--- Instructions for the task ---
Taking the line that contains "left eye: (685, 260)" as the first and the final line of the records as the last, write out every line between them exactly, ends included, and nothing else.

[Pose estimation data]
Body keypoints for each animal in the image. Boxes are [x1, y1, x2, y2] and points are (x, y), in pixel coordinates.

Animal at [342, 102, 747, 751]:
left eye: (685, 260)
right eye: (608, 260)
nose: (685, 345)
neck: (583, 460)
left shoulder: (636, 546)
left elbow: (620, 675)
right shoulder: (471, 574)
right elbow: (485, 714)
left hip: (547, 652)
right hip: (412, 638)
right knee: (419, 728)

--- Finished exercise ---
left eye: (685, 260)
right eye: (608, 260)
nose: (685, 345)
neck: (583, 460)
left shoulder: (636, 546)
left elbow: (620, 675)
right shoulder: (471, 574)
right elbow: (485, 714)
left hip: (547, 652)
right hip: (412, 638)
right knee: (419, 728)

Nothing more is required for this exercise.